We Must Learn How to Fire Up The Base. Hundreds of emails flew about prior to the 2012 election, lauding the excitement of the Republican base. It wasn’t the base. Activists were fired up, but the base was not. Until we find a way to hook and involve average voters with whom we have ideological identification, we will continue to lose the ground game.
It’s the Ground Game, Stupid. The age old, organically created ground game of the labor movement has dominated grassroots politics for decades, and 2012 was no exception. The pro-business, free market leaders of the western world must learn to create an organic, aggressive political machine to match the labor unions. Buying millions in TV ads doesn’t count – it must be manifested in ground troops and political elbow grease.
The Fringes Must Be Managed. Those to whom we can offer our thanks for Todd Akin, Richard Murdock, and pledges for every issue under the sun have been a nice experiment. Certain parts of the tea party have done a fabulous job bringing fundamental fiscal issues back to the forefront. Since that time, most of the fringe elements of the GOP have demonstrated a consistent record of political tomfoolery (see “Romney lost because he was too moderate;” “Hey, y’all, let’s just secede!” In which he calls Romney a “poopyhead.”)

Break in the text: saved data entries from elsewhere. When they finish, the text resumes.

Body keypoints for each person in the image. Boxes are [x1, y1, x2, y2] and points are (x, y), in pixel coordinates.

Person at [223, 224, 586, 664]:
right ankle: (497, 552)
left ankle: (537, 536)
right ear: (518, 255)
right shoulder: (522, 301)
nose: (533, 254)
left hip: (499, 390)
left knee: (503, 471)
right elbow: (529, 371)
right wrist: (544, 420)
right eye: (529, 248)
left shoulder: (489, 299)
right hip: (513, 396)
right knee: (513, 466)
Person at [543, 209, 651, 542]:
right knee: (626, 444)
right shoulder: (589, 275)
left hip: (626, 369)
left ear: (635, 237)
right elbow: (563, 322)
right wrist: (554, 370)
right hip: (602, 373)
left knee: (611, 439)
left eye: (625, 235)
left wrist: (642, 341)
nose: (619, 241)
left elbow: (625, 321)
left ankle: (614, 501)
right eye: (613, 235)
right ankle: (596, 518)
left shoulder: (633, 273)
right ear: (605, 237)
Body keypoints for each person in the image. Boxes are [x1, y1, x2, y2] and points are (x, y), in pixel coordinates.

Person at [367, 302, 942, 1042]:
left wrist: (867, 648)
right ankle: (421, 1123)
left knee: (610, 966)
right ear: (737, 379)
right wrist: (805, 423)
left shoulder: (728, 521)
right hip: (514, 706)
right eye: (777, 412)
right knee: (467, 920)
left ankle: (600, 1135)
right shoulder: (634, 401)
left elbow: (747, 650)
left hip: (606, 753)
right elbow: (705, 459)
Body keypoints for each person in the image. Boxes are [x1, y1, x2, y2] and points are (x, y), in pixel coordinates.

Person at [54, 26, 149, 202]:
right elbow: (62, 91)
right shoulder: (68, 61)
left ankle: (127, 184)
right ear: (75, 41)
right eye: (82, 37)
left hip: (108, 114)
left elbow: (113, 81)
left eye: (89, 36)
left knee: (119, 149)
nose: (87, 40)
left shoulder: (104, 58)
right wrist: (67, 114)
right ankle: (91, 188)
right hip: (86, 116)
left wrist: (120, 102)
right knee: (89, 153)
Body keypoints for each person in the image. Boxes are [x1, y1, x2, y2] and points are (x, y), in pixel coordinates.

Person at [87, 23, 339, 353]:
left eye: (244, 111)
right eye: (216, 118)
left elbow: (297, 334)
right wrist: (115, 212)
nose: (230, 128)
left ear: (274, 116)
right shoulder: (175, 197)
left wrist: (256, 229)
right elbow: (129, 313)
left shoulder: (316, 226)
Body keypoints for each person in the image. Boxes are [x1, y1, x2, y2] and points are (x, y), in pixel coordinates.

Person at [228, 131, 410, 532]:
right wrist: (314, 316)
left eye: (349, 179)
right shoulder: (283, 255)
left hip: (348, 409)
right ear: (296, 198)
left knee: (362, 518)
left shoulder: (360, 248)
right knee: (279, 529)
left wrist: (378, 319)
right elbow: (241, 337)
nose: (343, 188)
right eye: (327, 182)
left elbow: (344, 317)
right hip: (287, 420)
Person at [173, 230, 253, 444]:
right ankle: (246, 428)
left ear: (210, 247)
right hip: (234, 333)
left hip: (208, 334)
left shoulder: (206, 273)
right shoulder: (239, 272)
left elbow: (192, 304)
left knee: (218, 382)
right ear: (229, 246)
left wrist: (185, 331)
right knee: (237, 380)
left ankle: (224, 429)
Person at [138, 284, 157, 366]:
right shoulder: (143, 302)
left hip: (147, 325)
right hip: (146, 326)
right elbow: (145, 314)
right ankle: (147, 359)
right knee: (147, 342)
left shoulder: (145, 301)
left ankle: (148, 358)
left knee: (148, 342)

We Must Revitalize The Process for Vetting Candidates. Though we can fundamentally thank the tea party for candidates like Todd Akin, it’s still incumbent upon the Republican Party structure to ensure that candidates like Sarah Palin, Todd Akin, and Linda McMahon aren’t the nominees in critical elections. See importance of 2014 midterms.
We Must Refine Our Voter Expectations. Are voters in the U.S. selfless? Do they care about future generations? Are we still fundamentally a center right nation? How do we exactly expect Americans to vote? For my part, I still consider us to be a center right nation, though I question the true character of our voting electorate. We cannot effectively communicate with voters if we’ve fundamentally mischaracterized them in our messaging assumptions.
Retail Politics Still Works. Again, see 2012 Republican Presidential Primary: Rick Santorum for President. And, if 2012 is any indication, we can’t advertise our way into winning the electoral college.
We Cannot Forsake the Ghost of Reagan. Last week, a local pundit insisted that it was time for the Republican Party to leave behind the ghost of Ronald Reagan. I couldn’t disagree more strongly. The principles and strategies upon which Reagan based his decisions and administrations are more relevant today in democratic republicanism than ever before. It’s critical that we determine how to revitalize and reapply those principles.